In all occupations, professions and walks of life you can find people at both ends of the spectrum: both excellent as well as bad professionals. When regulated by governmental or other strong organizations the professionals reach higher levels and there are less imposters. When the occupation is dangerous and life risking – those who are not good enough will fail and get thrown out of the “game”. The better ones will survive and surplus. In non-dangerous occupation, those who have cheated their way to the eye of the public will sometimes go bankrupt or close their business, but unfortunately sometimes they will also continue fooling the innocent for years. In most cases they eventually vanish. It is impossible to fool everyone all the time but quite possible to fool some of the people all of the time. In Hebrew we have a saying roughly translated as – “Fools don’t perish they just rotate”.
So how does one prevent falling into the traps laid by the imitators?
Unfortunately many don’t. They do not research or compare. Once understands the implications of learning and obtaining false knowledge, one should first investigate, research, explore and then act accordingly. One should not just blindly believe since the unfortunate truth is that we live among some people who prefer to take advantage of the innocence and laziness of others.
I was lucky enough to hold the rope at both ends for many years, that is to be under supervision as a student (training under Imi for 24 years from the age of 15) and teaching parallel to that (from the age of 17) and periodically receiving feedback on the teaching I did. There is no other way.
To become one you need to be with one. Did spending so many years with my mentor make me a master?
Well, it probably got me to the highest point I could achieve at this stage. This, combined with the interactions with my students as well as other higher level people from other fields aside of Krav, helped me to learn more about life, conflicts and how to handle them J.
Can or should I say something about my level. I believe not. Imi, my Krav Maga master, gave me the level and credentials. The rest is up to those who come to train with me to decide.
Today comparing and researching is relatively easy.
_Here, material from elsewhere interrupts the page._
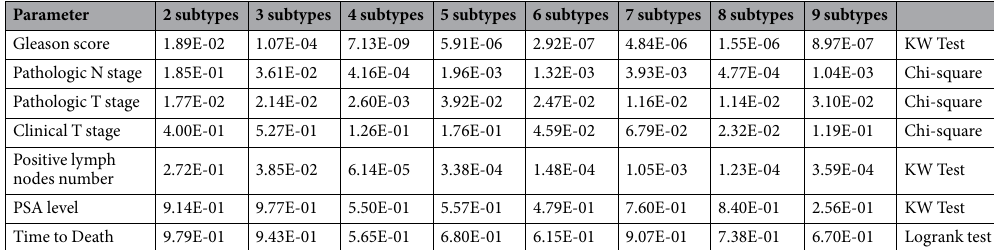
adenocarcinoma. To investigate the differences in PSA level among patients in different k molecular subtypes, sta- tistical analysis was performed. The statistical analysis using nonparametric Kruskal-Wallis tests failed to demon- strate a significant association between the subtypes and the PSA level (Table 2), suggesting that this feature is independent of the molecular subtype. Survival of prostate adenocarcinoma patients with respect to subtypes. Next, we investigated the association between subtypes and survival. The median patient ages and follow-up times are shown in Table 1. As shown in this table, the median overall patient age was 61 years (range, 41–78 years), the median overall follow-up time was 512 days (range: 1 to 4602 days), and only 8 patients died of prostate adenocarcinoma. To further inves- tigate the clinical relevance of the molecular subtypes, a Kaplan-Meier Survival analysis on the 498 samples was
There are books, videos, seminars, websites etc’. Information is easily accessible (Dishonest people usually use these medias very strongly to promote themselves as how else will others know about them, since their level is substantially a fake they need channels that will disguise it easily. However the real and original teachers rely on these medias also so that the people interested in obtaining accurate information will have access and means to compare). With this information and data one can easily track the organization and the credentials behind an instructor (and thus the source of his knowledge) who teaches somewhere in Queensland Australia, a remote town in Texas, the city of Krakow in Poland or a suburb of Rome in Italy.
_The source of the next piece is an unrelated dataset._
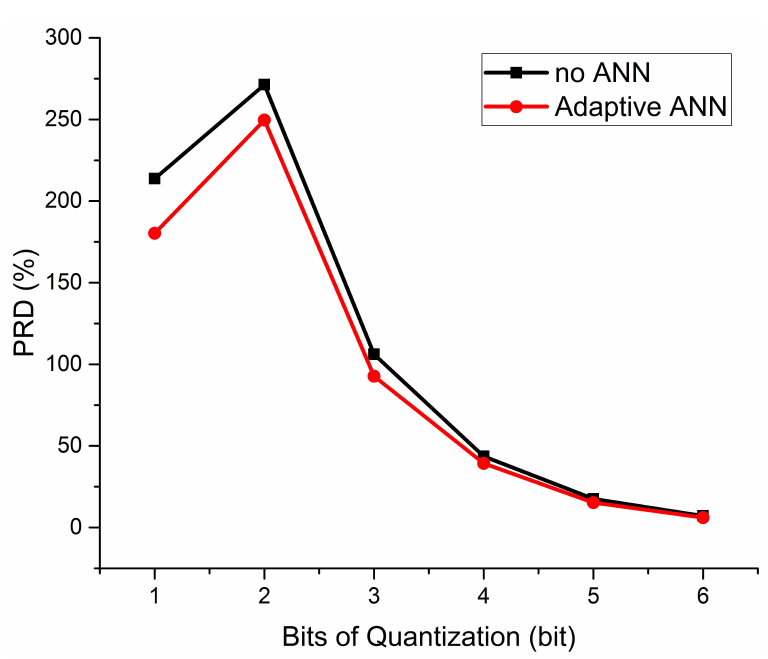
Figure 5. Influence of the presence or absence of adaptive neural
One should make the effort to join, inspect and compare trial lessons in close locations. It is OK to join a place because the instructor is more appealing, the group is more polite or the training is harder, or softer. But always keep in mind what the goals are.
In reference to Krav Maga – as it deals with life and death situations, one should only choose the best available. Naturally training should be fun (not funny), demanding, in good atmosphere, safe and satisfying.
Instructing others is a mission. Improving the balance in the bank account is a byproduct of a well fulfilled job. If someone is an instructor only for the sake of money and fame but what he teaches is not real and not the best, isn’t he performing some kind of a crime? If people place their trust and belief in their instructor and he misleads them, how can this be justified or forgiven?